NW London’s STP posse tried to bounce two local council leaders in my own patch into endorsing their plan after allowing just half a morning’s reading time. As the fund report ruefully notes, “these proposals are not supported” by the two councils.

The other cheery note I took away from the King’s Fund session was that, amid all the mayhem, a great deal of that long-sought and creative diversity in UK healthcare provision is under way despite years of austerity – and in the public sector, too.

The point was underlined by a brief contribution from the SNP MP, Dr Philippa Whitford, a breast cancer surgeon, who reported that in SW Scotland – she represents Ayrshire – NHSS has actually rebuilt, not closed, three small community hospitals for flexible step up/step down use.
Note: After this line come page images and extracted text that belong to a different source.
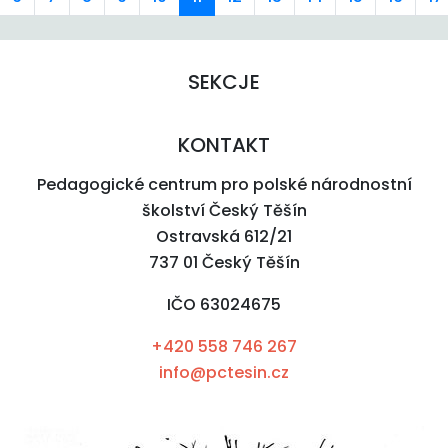
SEKCJE
KONTAKT
Pedagogické centrum pro polské národnostní
školství Český Těšín
Ostravská 612/21
737 01 Český Těšín
IČO 63024675
+420 558 746 267
info@pctesin.cz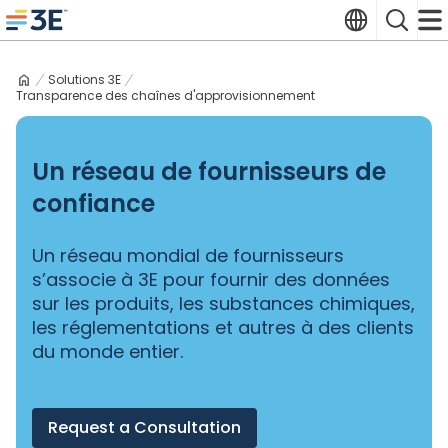
Skip
Translate
Search
to
3E home
content
Solutions 3E
Transparence des chaînes d'approvisionnement
Un réseau de fournisseurs de
confiance
Un réseau mondial de fournisseurs
s’associe à 3E pour fournir des données
sur les produits, les substances chimiques,
les réglementations et autres à des clients
du monde entier.
Request a Consultation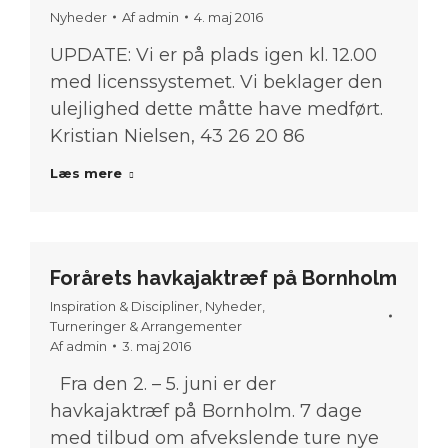
Nyheder
Af
admin
4. maj 2016
UPDATE: Vi er på plads igen kl. 12.00
med licenssystemet. Vi beklager den
ulejlighed dette måtte have medført.
Kristian Nielsen, 43 26 20 86
Læs mere
Forårets havkajaktræf på Bornholm
Inspiration & Discipliner
,
Nyheder
,
Turneringer & Arrangementer
Af
admin
3. maj 2016
Fra den 2. – 5. juni er der
havkajaktræf på Bornholm. 7 dage
med tilbud om afvekslende ture nye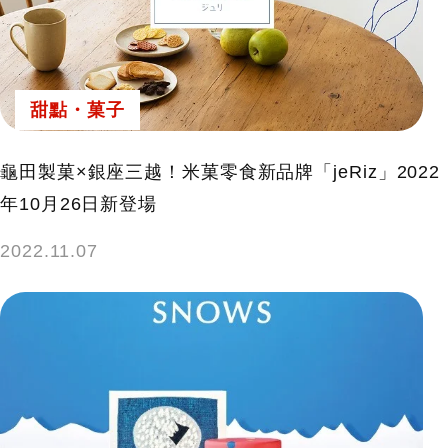
甜點・菓子
龜田製菓×銀座三越！米菓零食新品牌「jeRiz」2022
年10月26日新登場
2022.11.07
Right or wrong? With general and acute beds down overall, from 160,000 in 1990-91 to 103,000 and falling, that certainly bucks the trend. Yet the average hospital stay has been cut from eight to five days just since 2000, I read the other day, and a scornful Theresa May tells Jeremy Corbyn – apparently she’s correct – that half of England’s delayed discharges come in just 20 local authority areas, many of them larger and affluent counties.

Astonishing facts both, symbols of rapid change and of challenges that can’t be ducked along with efficiency, obesity (does it really cost £26bn a year?) flagging staff morale and the flood of issues currently flagged up by waves on “NHS in crisis” investigations on the BBC.

Where’s Jeremy Hunt in all this? Fielding the easy questions on health tourism while his juniors tackle the tough ones at Westminster, that’s where. A low profile is fine, near invisibility quite another. Time to shape up or ship out, minister.

Michael White is a former political editor of the Guardian.